◆ **EXERCISE PROMPT**: Every line below must come back exactly as it stands, with the images omitted.
=== SUPPLIED ENTRIES ===
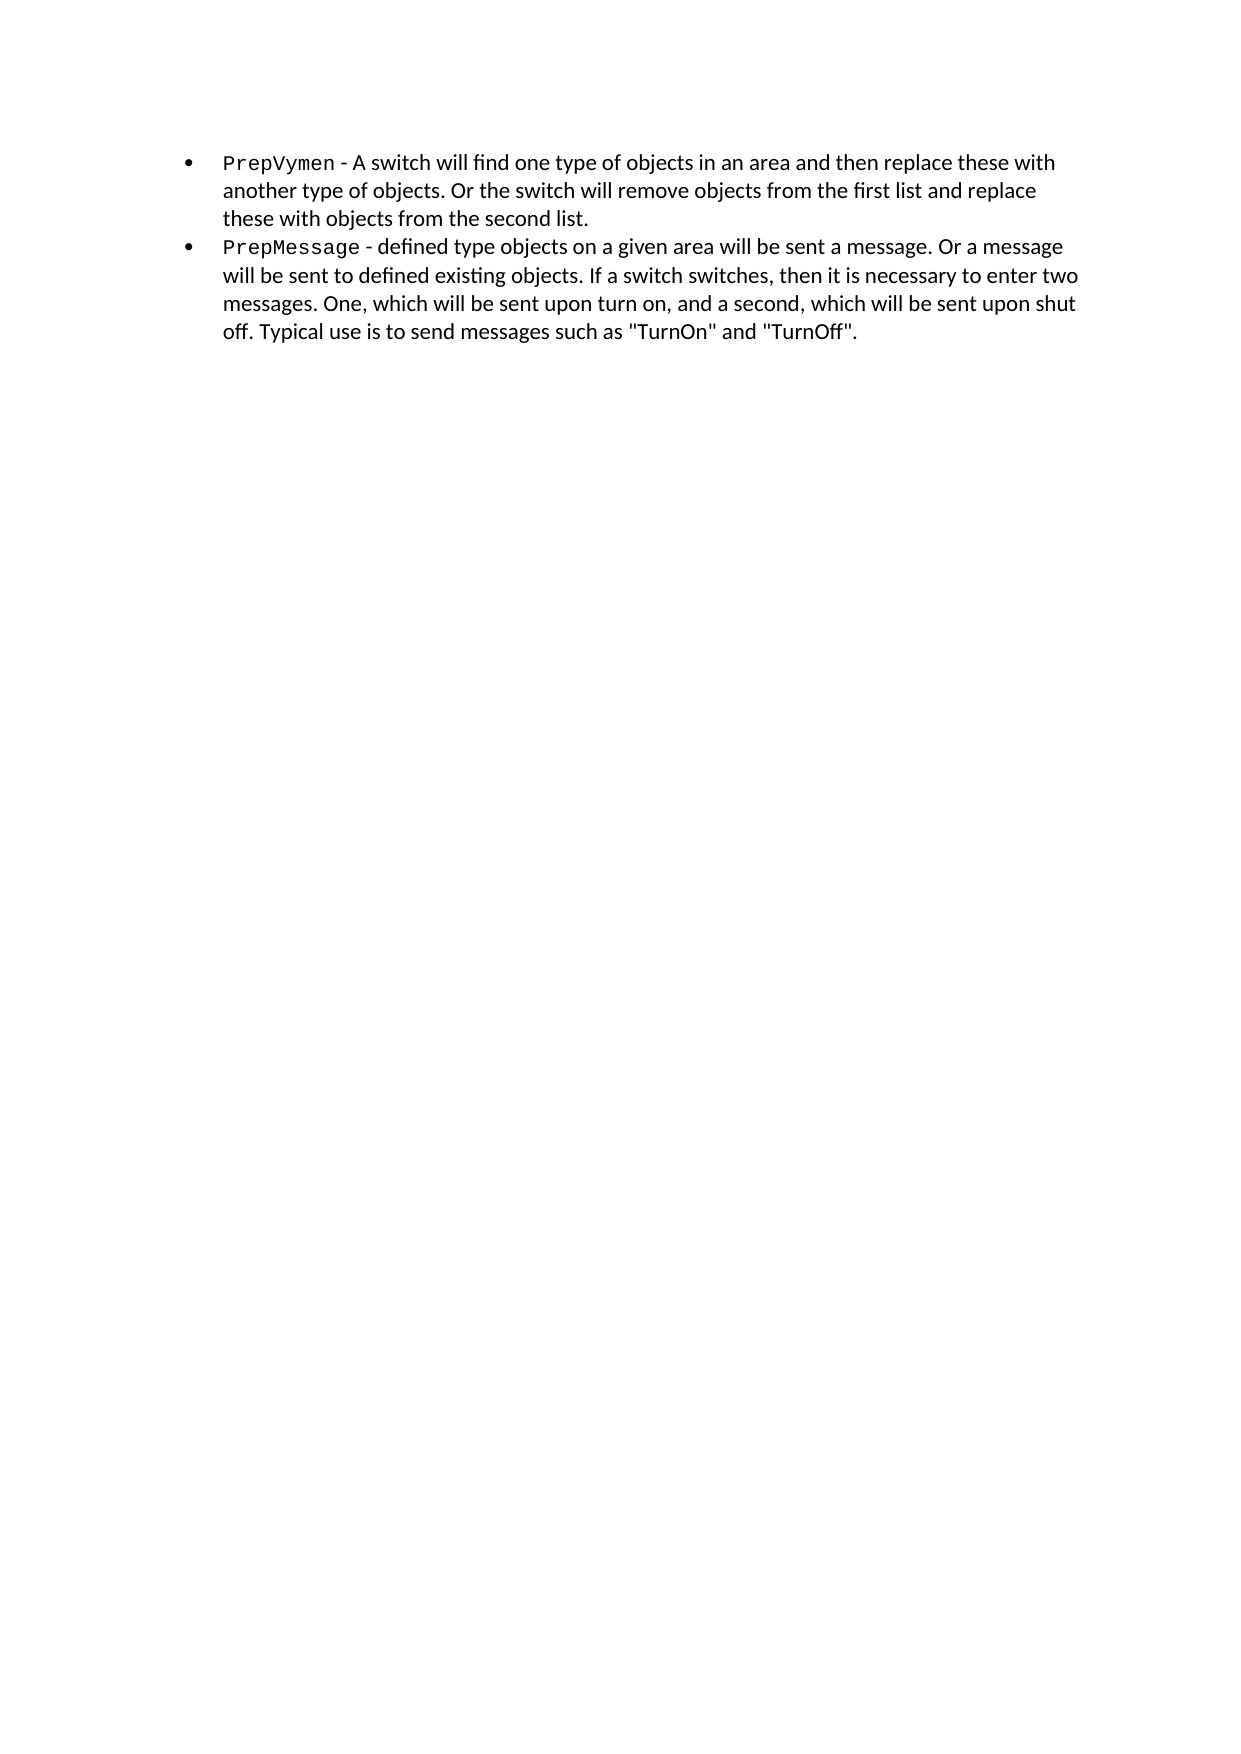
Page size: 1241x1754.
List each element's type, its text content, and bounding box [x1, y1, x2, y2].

list PrepMessage - defined type objects on a given area will be sent a message. Or a message will be sent to defined existing objects. If a switch switches, then it is necessary to enter two messages. One, which will be sent upon turn on, and a second, which will be sent upon shut off. Typical use is to send messages such as "TurnOn" and "TurnOff". [185, 232, 1093, 345]
list PrepVymen - A switch will find one type of objects in an area and then replace these with another type of objects. Or the switch will remove objects from the first list and replace these with objects from the second list. [185, 148, 1093, 232]
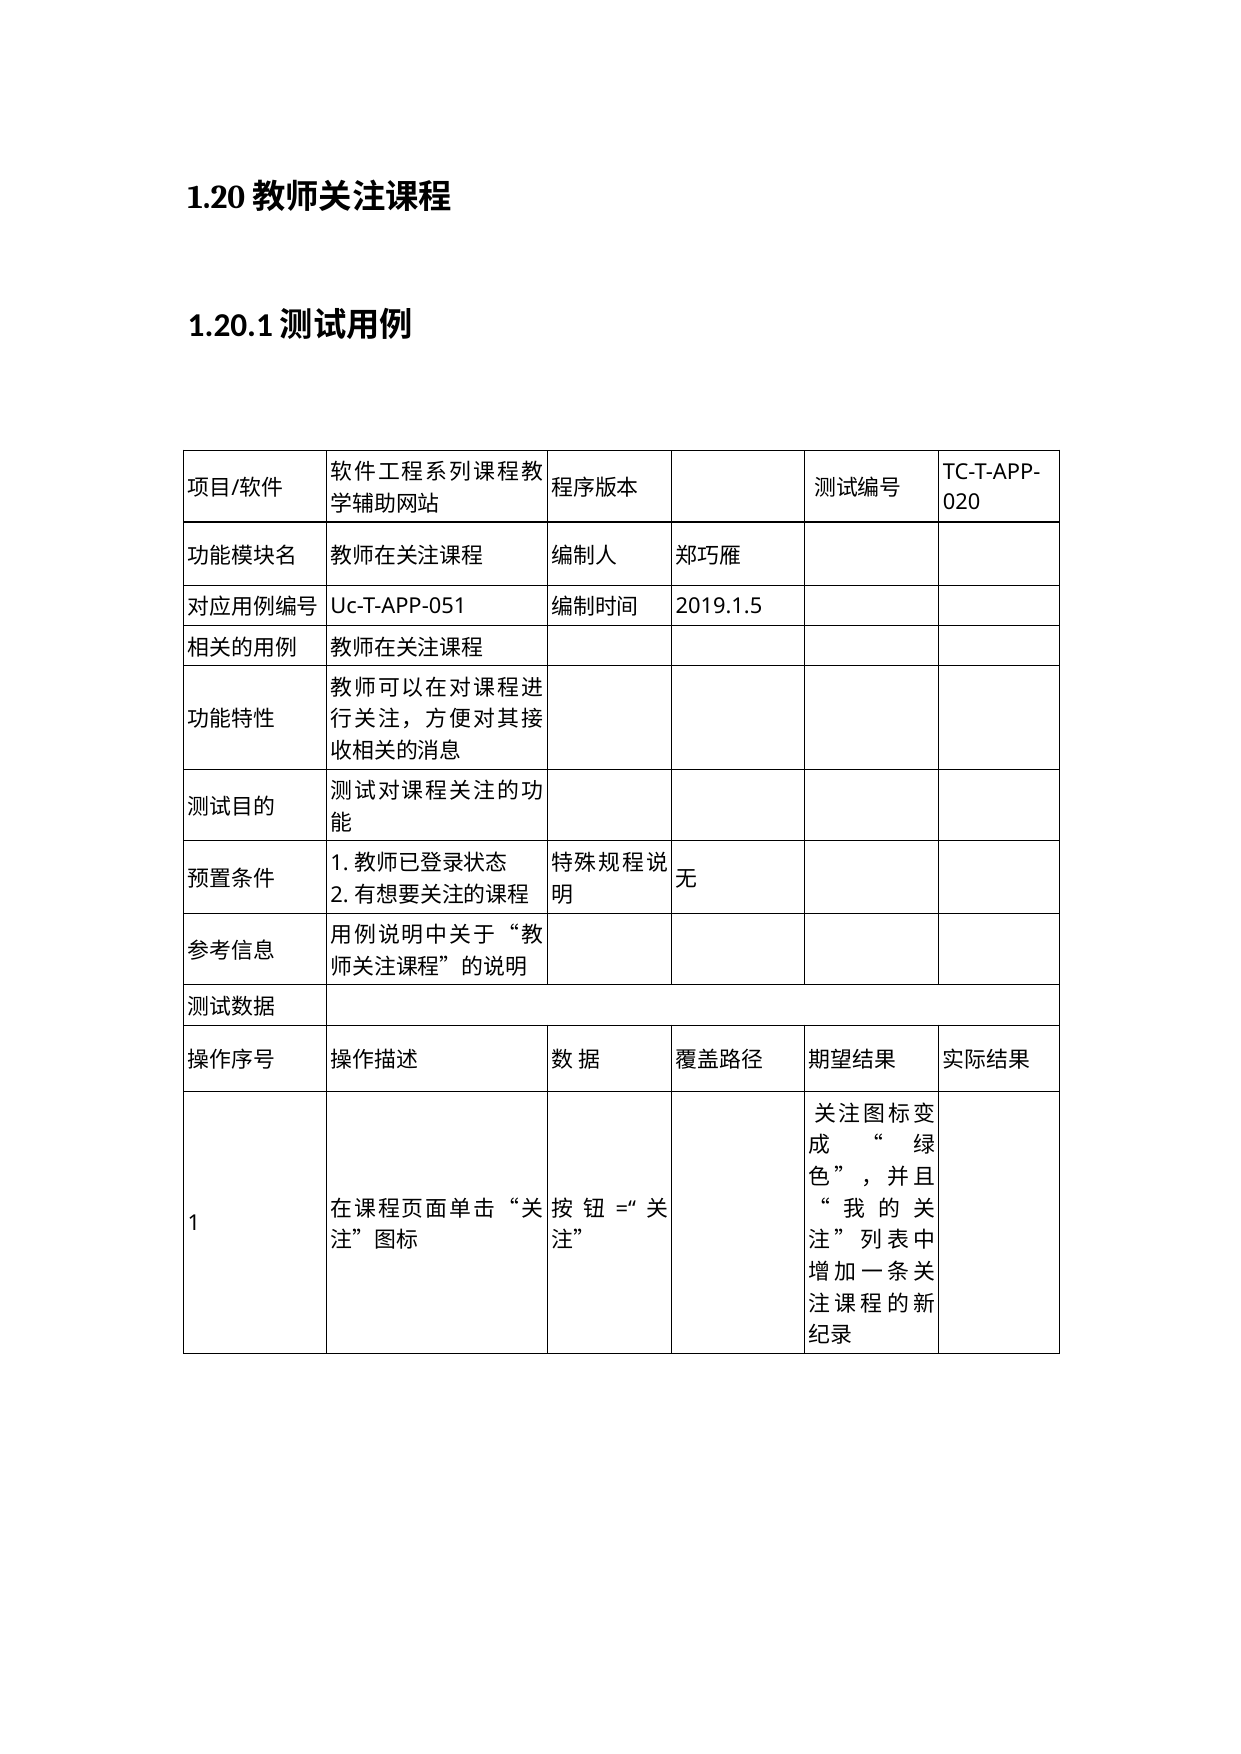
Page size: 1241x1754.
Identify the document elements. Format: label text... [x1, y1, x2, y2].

table_cell 功能模块名 [184, 523, 326, 584]
table_cell [805, 586, 938, 625]
table_cell 特殊规程说明 [548, 841, 671, 912]
table_header 项目/软件 [184, 451, 326, 521]
table_cell 用例说明中关于“教师关注课程”的说明 [327, 914, 547, 984]
subtitle 1.20.1测试用例 [187, 289, 1053, 354]
table_cell 关注图标变成“绿色”，并且“我的关注”列表中增加一条关注课程的新纪录 [805, 1092, 938, 1353]
table_cell [805, 626, 938, 665]
table_cell 按钮=“关注” [548, 1092, 671, 1353]
table_cell [939, 626, 1059, 665]
table_cell [548, 770, 671, 840]
table_cell [805, 770, 938, 840]
table_cell [939, 523, 1059, 584]
table_cell 1. 教师已登录状态 2. 有想要关注的课程 [327, 841, 547, 912]
table_header 测试编号 [805, 451, 938, 521]
table_cell 对应用例编号 [184, 586, 326, 625]
table_cell 编制人 [548, 523, 671, 584]
table_cell 操作序号 [184, 1026, 326, 1091]
table_cell 无 [672, 841, 804, 912]
table_cell [672, 1092, 804, 1353]
subtitle 1.20教师关注课程 [187, 162, 1053, 227]
table_header TC-T-APP-020 [939, 451, 1059, 521]
table_cell [548, 626, 671, 665]
table_cell 功能特性 [184, 666, 326, 768]
table_header [672, 451, 804, 521]
table_cell [548, 666, 671, 768]
table_cell 相关的用例 [184, 626, 326, 665]
table_cell 期望结果 [805, 1026, 938, 1091]
table_cell [672, 770, 804, 840]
===
◆ **WRITTEN ANSWER**:
Page size: 1241x1754.
List each element's type, its text content, and bounding box [x1, y1, x2, y2].

list PrepMessage - defined type objects on a given area will be sent a message. Or a message will be sent to defined existing objects. If a switch switches, then it is necessary to enter two messages. One, which will be sent upon turn on, and a second, which will be sent upon shut off. Typical use is to send messages such as "TurnOn" and "TurnOff". [185, 232, 1093, 345]
list PrepVymen - A switch will find one type of objects in an area and then replace these with another type of objects. Or the switch will remove objects from the first list and replace these with objects from the second list. [185, 148, 1093, 232]
Page size: 1241x1754.
Identify the document elements. Format: label text... [x1, y1, x2, y2].

table_cell 功能模块名 [184, 523, 326, 584]
table_cell [805, 586, 938, 625]
table_cell 特殊规程说明 [548, 841, 671, 912]
table_header 项目/软件 [184, 451, 326, 521]
table_cell 用例说明中关于“教师关注课程”的说明 [327, 914, 547, 984]
subtitle 1.20.1测试用例 [187, 289, 1053, 354]
table_cell 关注图标变成“绿色”，并且“我的关注”列表中增加一条关注课程的新纪录 [805, 1092, 938, 1353]
table_cell [805, 626, 938, 665]
table_cell 按钮=“关注” [548, 1092, 671, 1353]
table_cell [939, 626, 1059, 665]
table_cell [548, 770, 671, 840]
table_cell [805, 770, 938, 840]
table_cell [939, 523, 1059, 584]
table_cell 1. 教师已登录状态 2. 有想要关注的课程 [327, 841, 547, 912]
table_header 测试编号 [805, 451, 938, 521]
table_cell 对应用例编号 [184, 586, 326, 625]
table_cell 编制人 [548, 523, 671, 584]
table_cell 操作序号 [184, 1026, 326, 1091]
table_cell 无 [672, 841, 804, 912]
table_cell [672, 1092, 804, 1353]
subtitle 1.20教师关注课程 [187, 162, 1053, 227]
table_header TC-T-APP-020 [939, 451, 1059, 521]
table_cell [548, 626, 671, 665]
table_cell 功能特性 [184, 666, 326, 768]
table_header [672, 451, 804, 521]
table_cell [548, 666, 671, 768]
table_cell 相关的用例 [184, 626, 326, 665]
table_cell 期望结果 [805, 1026, 938, 1091]
table_cell [672, 770, 804, 840]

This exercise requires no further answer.